Propio al centro del petto sentiva la pelle tirare. In certi momenti sentivo come il bisogno di grattarsi quel punto. La sensazione era quella di un taglio mentre si cicatrizzava.
Era fastidioso.
Provò a muovere un braccio. Era in una posizione scomoda e voleva cambiarla. Ma ciò non fu possibile. C'era qualcosa che teneva saldo il proprio braccio.
Manette? Erano stati catturati? L'ultima cosa che ricordava era il veicolo che stava guidando. La strada buia. La tensione che si percepiva nell'abitacolo. Poi un rumore e qualcosa che premeva contro di se. Non ci stava capendo molto. Erano stati catturati dalla polizia? No, Namjoon avrebbe trovato un modo per evitarlo. Probabilmente doveva aver sbattuto la testa.
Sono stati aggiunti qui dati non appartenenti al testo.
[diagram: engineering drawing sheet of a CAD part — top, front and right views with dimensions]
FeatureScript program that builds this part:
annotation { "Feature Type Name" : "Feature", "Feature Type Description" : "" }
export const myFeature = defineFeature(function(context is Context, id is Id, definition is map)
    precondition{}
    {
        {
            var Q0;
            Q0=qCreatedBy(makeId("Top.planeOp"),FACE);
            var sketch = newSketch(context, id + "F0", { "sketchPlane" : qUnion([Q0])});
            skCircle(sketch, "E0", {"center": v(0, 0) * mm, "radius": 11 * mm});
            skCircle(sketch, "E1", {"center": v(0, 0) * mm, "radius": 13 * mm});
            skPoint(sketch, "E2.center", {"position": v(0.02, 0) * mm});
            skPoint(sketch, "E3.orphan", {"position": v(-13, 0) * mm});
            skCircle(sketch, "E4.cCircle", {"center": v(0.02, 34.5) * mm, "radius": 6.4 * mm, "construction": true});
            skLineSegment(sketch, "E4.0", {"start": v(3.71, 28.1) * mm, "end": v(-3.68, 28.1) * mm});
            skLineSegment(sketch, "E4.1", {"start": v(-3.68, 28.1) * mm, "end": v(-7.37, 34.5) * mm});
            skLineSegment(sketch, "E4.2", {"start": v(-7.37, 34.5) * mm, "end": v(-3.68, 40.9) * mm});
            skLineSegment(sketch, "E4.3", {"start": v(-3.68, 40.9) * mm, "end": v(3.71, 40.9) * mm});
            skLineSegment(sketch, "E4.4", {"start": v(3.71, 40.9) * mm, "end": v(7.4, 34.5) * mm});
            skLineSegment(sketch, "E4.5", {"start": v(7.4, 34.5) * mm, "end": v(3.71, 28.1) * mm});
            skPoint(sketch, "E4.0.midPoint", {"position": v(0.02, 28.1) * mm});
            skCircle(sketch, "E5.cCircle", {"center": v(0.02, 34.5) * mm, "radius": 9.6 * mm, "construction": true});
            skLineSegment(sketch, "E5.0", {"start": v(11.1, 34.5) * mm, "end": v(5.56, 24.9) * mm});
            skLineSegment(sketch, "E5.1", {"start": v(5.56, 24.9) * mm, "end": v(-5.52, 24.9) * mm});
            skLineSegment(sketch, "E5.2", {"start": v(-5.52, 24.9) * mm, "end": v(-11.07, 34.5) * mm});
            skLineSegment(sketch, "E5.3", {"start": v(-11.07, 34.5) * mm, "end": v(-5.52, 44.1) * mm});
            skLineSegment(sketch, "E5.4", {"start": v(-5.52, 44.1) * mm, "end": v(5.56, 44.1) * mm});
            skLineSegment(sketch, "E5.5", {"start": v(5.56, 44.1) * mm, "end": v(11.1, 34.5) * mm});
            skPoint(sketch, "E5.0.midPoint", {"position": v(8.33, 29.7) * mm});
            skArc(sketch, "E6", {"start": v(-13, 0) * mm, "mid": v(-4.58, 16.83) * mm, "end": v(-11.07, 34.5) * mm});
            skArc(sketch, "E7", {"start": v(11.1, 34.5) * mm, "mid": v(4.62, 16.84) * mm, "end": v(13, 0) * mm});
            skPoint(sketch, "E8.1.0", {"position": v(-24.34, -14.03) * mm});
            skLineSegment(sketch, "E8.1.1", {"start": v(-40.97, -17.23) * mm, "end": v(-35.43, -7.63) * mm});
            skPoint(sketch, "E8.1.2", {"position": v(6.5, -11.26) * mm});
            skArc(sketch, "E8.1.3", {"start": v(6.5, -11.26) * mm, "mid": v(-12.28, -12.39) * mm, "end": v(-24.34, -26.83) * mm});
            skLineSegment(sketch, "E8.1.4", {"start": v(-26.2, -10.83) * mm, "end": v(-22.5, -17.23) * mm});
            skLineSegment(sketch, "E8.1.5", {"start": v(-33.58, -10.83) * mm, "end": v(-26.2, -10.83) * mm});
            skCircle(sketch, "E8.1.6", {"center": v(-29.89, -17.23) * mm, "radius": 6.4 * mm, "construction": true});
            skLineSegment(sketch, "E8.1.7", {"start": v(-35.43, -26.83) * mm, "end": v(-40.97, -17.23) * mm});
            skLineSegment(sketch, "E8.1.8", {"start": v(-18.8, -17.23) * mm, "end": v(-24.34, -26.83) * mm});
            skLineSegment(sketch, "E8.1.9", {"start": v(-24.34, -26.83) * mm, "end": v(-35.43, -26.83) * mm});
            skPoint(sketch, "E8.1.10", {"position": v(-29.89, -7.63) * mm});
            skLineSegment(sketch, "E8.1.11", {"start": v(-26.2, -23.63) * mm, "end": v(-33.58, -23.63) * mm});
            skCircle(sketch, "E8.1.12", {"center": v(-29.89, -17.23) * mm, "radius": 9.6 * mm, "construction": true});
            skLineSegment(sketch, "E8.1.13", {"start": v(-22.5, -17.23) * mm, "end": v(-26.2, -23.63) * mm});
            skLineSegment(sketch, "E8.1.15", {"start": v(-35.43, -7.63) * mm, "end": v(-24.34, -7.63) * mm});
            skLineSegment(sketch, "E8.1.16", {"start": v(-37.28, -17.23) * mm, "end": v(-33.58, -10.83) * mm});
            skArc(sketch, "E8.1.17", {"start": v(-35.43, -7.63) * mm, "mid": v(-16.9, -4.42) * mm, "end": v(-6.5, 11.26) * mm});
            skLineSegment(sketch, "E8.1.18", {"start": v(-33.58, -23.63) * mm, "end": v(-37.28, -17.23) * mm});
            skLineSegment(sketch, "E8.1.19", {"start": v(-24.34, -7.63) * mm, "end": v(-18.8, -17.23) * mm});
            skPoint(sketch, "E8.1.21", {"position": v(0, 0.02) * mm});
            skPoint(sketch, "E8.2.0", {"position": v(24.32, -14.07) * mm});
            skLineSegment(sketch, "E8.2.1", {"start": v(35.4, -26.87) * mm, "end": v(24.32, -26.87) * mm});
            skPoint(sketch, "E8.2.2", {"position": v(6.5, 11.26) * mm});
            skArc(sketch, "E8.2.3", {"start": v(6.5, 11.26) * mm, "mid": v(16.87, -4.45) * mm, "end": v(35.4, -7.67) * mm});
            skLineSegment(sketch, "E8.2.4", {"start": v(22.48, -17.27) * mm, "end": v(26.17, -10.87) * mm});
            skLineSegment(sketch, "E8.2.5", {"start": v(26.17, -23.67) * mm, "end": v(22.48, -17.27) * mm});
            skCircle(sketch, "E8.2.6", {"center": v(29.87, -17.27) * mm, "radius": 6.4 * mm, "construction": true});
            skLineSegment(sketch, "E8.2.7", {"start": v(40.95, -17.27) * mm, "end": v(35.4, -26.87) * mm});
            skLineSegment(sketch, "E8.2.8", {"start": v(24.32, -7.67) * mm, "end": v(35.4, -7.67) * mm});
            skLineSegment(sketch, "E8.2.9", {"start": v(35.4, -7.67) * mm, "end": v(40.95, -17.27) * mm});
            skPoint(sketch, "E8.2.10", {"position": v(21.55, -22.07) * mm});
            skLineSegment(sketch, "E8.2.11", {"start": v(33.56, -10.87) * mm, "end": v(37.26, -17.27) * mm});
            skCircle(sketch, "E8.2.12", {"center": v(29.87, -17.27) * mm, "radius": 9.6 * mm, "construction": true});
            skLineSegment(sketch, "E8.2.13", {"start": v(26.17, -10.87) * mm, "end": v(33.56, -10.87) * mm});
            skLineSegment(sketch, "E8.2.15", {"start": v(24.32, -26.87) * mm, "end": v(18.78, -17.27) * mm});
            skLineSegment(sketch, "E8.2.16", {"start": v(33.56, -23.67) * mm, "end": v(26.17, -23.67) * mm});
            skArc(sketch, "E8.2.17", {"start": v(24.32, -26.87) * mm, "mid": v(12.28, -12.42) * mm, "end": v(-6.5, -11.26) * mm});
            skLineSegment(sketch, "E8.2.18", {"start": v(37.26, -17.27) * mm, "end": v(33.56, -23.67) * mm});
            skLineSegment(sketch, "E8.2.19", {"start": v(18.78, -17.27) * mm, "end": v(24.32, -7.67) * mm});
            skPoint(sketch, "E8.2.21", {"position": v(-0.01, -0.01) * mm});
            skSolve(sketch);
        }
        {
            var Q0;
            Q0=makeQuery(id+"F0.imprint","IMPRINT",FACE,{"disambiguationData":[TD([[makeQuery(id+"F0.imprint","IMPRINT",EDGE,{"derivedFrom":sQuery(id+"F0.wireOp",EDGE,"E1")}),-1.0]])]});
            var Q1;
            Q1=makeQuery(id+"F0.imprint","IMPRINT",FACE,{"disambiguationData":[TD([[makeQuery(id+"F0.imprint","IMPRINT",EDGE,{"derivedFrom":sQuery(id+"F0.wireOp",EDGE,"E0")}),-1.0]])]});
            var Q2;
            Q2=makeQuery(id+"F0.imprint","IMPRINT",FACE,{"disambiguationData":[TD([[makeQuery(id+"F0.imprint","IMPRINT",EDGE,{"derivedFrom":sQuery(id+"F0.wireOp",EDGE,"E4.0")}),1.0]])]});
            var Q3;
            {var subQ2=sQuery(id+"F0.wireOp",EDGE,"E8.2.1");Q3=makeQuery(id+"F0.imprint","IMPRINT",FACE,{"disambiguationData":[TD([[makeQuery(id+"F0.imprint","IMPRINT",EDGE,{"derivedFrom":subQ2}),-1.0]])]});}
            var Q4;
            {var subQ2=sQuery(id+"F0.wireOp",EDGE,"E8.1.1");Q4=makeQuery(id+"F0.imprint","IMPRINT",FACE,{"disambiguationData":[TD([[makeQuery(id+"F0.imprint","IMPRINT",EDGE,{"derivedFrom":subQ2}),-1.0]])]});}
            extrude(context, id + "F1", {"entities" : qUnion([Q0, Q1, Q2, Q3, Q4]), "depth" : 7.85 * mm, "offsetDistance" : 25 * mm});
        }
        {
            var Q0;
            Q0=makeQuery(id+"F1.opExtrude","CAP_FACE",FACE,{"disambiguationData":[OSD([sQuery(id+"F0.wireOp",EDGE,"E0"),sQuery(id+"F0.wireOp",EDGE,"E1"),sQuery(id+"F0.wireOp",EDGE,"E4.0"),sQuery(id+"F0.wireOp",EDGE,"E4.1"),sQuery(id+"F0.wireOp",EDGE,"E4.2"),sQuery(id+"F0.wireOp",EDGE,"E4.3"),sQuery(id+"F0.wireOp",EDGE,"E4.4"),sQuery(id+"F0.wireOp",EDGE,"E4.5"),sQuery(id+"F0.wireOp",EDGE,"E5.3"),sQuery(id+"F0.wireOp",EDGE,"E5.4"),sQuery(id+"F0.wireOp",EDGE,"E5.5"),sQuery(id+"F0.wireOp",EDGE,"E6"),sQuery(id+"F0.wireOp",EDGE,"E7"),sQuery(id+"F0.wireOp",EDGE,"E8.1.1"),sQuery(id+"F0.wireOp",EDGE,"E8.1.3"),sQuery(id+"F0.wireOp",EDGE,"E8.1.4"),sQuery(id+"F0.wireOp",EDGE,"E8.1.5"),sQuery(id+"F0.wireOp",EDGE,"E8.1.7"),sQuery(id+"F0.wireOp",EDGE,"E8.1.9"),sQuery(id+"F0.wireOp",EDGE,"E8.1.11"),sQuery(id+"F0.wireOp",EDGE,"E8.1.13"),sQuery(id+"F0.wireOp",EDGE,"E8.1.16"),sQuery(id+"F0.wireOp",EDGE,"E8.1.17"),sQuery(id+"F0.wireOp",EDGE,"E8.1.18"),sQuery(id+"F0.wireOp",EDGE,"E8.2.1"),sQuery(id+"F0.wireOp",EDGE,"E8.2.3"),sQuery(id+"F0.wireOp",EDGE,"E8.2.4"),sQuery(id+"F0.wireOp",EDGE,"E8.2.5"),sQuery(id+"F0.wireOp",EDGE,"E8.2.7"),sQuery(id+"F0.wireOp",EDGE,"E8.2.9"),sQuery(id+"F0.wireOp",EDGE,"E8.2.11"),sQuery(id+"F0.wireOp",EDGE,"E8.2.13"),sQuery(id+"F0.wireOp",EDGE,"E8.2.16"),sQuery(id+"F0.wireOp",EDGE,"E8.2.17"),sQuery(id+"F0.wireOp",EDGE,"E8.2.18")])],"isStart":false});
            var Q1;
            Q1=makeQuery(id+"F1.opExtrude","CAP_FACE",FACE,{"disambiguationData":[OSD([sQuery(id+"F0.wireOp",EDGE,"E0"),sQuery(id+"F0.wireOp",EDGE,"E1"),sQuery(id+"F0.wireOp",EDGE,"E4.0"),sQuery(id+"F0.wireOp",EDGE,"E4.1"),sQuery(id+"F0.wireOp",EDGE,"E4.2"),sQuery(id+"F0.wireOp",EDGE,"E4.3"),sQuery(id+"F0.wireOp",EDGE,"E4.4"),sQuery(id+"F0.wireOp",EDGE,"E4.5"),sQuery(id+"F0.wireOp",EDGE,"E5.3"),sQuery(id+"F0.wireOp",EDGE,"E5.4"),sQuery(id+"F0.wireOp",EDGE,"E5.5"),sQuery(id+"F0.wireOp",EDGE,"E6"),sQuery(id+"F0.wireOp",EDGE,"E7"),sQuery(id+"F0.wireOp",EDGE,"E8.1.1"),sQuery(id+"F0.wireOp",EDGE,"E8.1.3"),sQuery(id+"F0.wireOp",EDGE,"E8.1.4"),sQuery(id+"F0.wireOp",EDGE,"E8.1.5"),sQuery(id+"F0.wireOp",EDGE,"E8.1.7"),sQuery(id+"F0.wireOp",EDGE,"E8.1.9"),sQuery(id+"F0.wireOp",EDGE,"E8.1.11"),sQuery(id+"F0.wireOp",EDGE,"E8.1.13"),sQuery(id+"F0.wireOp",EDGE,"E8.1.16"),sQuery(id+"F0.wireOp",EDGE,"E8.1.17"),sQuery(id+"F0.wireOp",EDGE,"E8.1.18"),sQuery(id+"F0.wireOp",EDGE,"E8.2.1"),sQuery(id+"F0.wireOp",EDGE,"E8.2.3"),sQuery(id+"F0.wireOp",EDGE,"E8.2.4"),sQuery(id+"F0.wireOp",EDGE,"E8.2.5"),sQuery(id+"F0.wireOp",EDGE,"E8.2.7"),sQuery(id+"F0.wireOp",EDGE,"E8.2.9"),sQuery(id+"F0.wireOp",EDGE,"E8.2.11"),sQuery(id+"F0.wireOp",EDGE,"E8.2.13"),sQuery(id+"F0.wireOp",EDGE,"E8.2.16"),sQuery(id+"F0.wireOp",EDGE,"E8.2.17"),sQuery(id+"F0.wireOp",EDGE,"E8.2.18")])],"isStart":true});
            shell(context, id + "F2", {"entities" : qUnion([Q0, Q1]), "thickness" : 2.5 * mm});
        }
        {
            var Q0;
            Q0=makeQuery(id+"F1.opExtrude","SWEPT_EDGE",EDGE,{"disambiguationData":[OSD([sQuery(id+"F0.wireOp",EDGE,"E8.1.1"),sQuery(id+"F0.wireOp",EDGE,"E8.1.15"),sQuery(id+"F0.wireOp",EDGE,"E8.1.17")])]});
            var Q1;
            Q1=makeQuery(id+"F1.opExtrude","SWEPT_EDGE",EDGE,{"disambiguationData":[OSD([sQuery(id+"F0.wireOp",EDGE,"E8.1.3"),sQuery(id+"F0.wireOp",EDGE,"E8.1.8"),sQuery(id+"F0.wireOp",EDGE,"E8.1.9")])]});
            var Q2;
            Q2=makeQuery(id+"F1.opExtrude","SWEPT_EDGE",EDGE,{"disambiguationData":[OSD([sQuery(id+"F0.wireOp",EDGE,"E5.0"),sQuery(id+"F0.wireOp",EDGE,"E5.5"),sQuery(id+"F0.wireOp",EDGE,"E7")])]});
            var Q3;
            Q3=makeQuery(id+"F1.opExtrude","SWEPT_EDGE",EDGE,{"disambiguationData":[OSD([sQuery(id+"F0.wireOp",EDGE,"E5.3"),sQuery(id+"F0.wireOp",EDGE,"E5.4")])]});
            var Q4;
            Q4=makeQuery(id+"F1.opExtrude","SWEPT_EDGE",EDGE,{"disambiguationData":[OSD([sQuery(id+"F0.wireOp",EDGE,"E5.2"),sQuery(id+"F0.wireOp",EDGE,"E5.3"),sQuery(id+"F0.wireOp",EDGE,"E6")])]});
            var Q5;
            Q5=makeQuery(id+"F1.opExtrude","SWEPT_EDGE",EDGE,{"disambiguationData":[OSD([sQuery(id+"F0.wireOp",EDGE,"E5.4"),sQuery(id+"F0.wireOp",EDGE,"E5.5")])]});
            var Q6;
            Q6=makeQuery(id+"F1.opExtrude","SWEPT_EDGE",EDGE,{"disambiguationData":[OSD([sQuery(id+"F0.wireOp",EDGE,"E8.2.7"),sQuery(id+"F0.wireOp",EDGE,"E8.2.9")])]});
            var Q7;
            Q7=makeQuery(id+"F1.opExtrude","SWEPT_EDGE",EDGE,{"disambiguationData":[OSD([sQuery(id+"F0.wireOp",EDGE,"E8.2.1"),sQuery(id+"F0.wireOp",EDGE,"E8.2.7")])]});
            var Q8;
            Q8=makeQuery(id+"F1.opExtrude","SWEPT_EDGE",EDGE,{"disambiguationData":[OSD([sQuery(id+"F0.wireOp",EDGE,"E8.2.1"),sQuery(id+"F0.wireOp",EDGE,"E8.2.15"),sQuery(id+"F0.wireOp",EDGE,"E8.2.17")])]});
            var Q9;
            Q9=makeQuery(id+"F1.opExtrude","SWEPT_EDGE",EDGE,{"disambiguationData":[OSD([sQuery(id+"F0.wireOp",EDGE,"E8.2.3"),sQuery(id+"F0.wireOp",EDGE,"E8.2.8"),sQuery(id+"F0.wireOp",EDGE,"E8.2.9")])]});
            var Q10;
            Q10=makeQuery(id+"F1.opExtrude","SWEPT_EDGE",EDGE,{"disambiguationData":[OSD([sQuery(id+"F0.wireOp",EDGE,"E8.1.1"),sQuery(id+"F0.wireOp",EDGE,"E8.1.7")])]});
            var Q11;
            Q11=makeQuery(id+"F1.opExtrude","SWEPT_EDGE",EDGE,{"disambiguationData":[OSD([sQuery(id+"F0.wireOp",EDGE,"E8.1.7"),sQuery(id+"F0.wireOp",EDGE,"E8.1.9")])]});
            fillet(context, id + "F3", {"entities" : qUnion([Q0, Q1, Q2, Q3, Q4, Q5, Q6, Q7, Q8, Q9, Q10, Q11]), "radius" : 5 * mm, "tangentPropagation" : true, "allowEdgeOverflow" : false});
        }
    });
Magari la fuga non era nemmeno avvenuta. Magari si trattava solo di un sogno. Probabilmente si era solo ammalato e aveva avuto un brutto incubo. Se, come sospettava, si trovava a letto con la febbre, allora si doveva alzare per prendere qualcosa per guarire.
Si sforzò di aprire gli occhi, ma non si sarebbe mai aspettato ciò che gli apparì davanti agli occhi. Un muro di legno.
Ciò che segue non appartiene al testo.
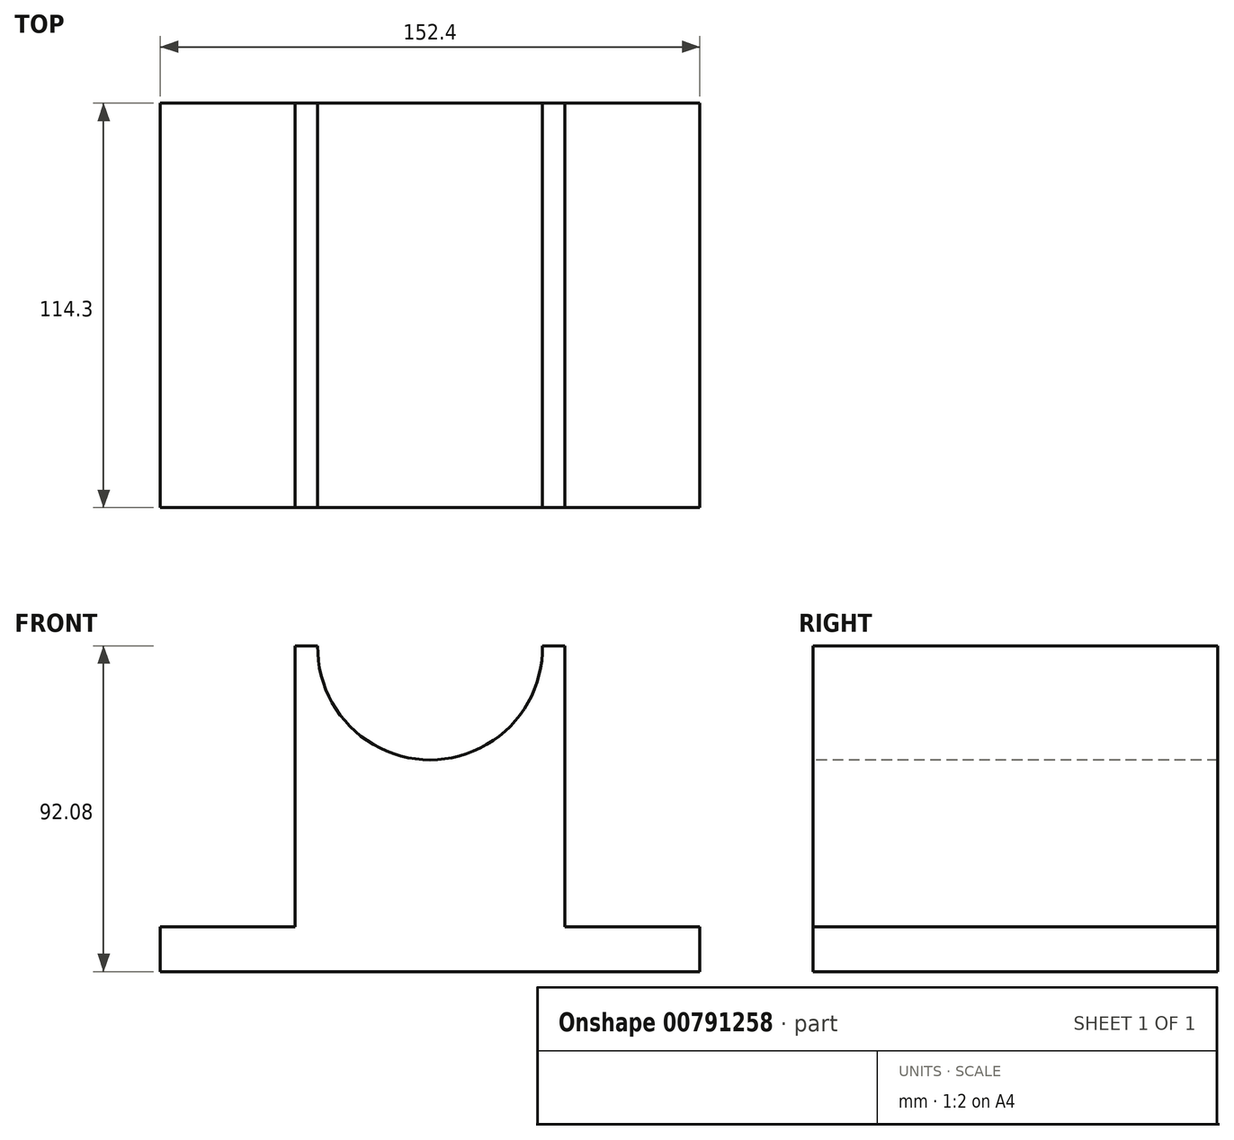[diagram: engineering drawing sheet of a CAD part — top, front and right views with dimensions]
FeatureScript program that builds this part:
annotation { "Feature Type Name" : "Feature", "Feature Type Description" : "" }
export const myFeature = defineFeature(function(context is Context, id is Id, definition is map)
    precondition{}
    {
        {
            var Q0;
            Q0=qCreatedBy(makeId("Front.planeOp"),FACE);
            var sketch = newSketch(context, id + "F0", { "sketchPlane" : qUnion([Q0])});
            skLineSegment(sketch, "E0", {"start": v(-76.1, 0) * mm, "end": v(76.3, 0) * mm});
            skLineSegment(sketch, "E1", {"start": v(76.3, 0) * mm, "end": v(76.3, 12.7) * mm});
            skLineSegment(sketch, "E2", {"start": v(76.3, 12.7) * mm, "end": v(38.2, 12.7) * mm});
            skLineSegment(sketch, "E3", {"start": v(38.2, 12.7) * mm, "end": v(38.2, 92.08) * mm});
            skLineSegment(sketch, "E4", {"start": v(38.2, 92.07) * mm, "end": v(-38, 92.07) * mm});
            skLineSegment(sketch, "E5", {"start": v(-38, 92.07) * mm, "end": v(-38, 12.7) * mm});
            skLineSegment(sketch, "E6", {"start": v(-38, 12.7) * mm, "end": v(-76.1, 12.7) * mm});
            skLineSegment(sketch, "E7", {"start": v(-76.1, 12.7) * mm, "end": v(-76.1, 0) * mm});
            skSolve(sketch);
        }
        {
            var Q0;
            Q0 = qSketchRegion(id + "F0", true);
            extrude(context, id + "F1", {"entities" : qUnion([Q0]), "depth" : 114.3 * mm, "offsetDistance" : 25.4 * mm});
        }
        {
            var Q0;
            Q0=makeQuery(id+"F1.opExtrude","CAP_FACE",FACE,{"disambiguationData":[OSD([sQuery(id+"F0.wireOp",EDGE,"E0"),sQuery(id+"F0.wireOp",EDGE,"E1"),sQuery(id+"F0.wireOp",EDGE,"E2"),sQuery(id+"F0.wireOp",EDGE,"E3"),sQuery(id+"F0.wireOp",EDGE,"E4"),sQuery(id+"F0.wireOp",EDGE,"E5"),sQuery(id+"F0.wireOp",EDGE,"E6"),sQuery(id+"F0.wireOp",EDGE,"E7")])],"isStart":false});
            var sketch = newSketch(context, id + "F2", { "sketchPlane" : qUnion([Q0])});
            skLineSegment(sketch, "E8", {"start": v(-38, 92.07) * mm, "end": v(-31.65, 92.07) * mm});
            skLineSegment(sketch, "E9", {"start": v(38.2, 92.07) * mm, "end": v(31.85, 92.07) * mm});
            skArc(sketch, "E10", {"start": v(-31.65, 92.07) * mm, "mid": v(0.1, 59.93) * mm, "end": v(31.85, 92.07) * mm, "construction": true});
            skArc(sketch, "E11", {"start": v(-31.65, 92.07) * mm, "mid": v(0.1, 59.82) * mm, "end": v(31.85, 92.07) * mm});
            skSolve(sketch);
        }
        {
            var Q0;
            Q0 = qSketchRegion(id + "F2", true);
            var Q1;
            {var subQ0=sQuery(id+"F2.wireOp",EDGE,"E11");Q1=makeQuery(id+"F2.imprint","IMPRINT",FACE,{"disambiguationData":[TD([[makeQuery(id+"F2.imprint","IMPRINT",EDGE,{"derivedFrom":subQ0}),1.0]])]});}
            extrude(context, id + "F3", {"entities" : qUnion([Q0, Q1]), "operationType" : NewBodyOperationType.REMOVE, "endBound" : BoundingType.UP_TO_NEXT, "oppositeDirection" : true, "depth" : 25.4 * mm, "offsetDistance" : 25.4 * mm});
        }
    });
Vi chiederete: cosa c'è di strano in un muro? Semplice. Nella casa dove Jin pensava di trovarsi non c'erano muri di legno.
Quindi: dove si trovava?
-Jin? - la voce di Hoseok risultò ovattata alle sue orecchie. Gli ci volle una fatica enorme solo per girare la testa verso il suo compagno. Gli occhi del ragazzo seduto erano colmi di lacrime. Con una mano stringeva quella del ferito, mentre l'altra era occupata a coprire la bocca.
-stai qui... I... Io vado a chiamare gli altri- stare lì. Come se Seokjin potesse andare da molte parti nelle sue condizioni. Lo vede sfrecciare fuori dalla stanza con un sorriso sul volto. Probabilmente, la fuga, non era stato solo un sogno. Jin non sapeva darsi una risposta, ma probabilmente gli era successo qualcosa di poco piacevole.
Ma almeno era vivo. Solo questo contava.
🔥❤
Capitolo più breve visto che avete avuto un aggiornamento anche mercoledì.
Visto che una ragazza me lo ha chiesto nei messaggi privati (nei quali io non posso rispondere) risponderò qua.
Si, farò dei capitoli extra per chiarire avvenimenti del passato. Ditemi voi su cosa di preciso. Io pensavo di farne almeno uno dedicato al trio, per gli altri lasciò a voi la scelta.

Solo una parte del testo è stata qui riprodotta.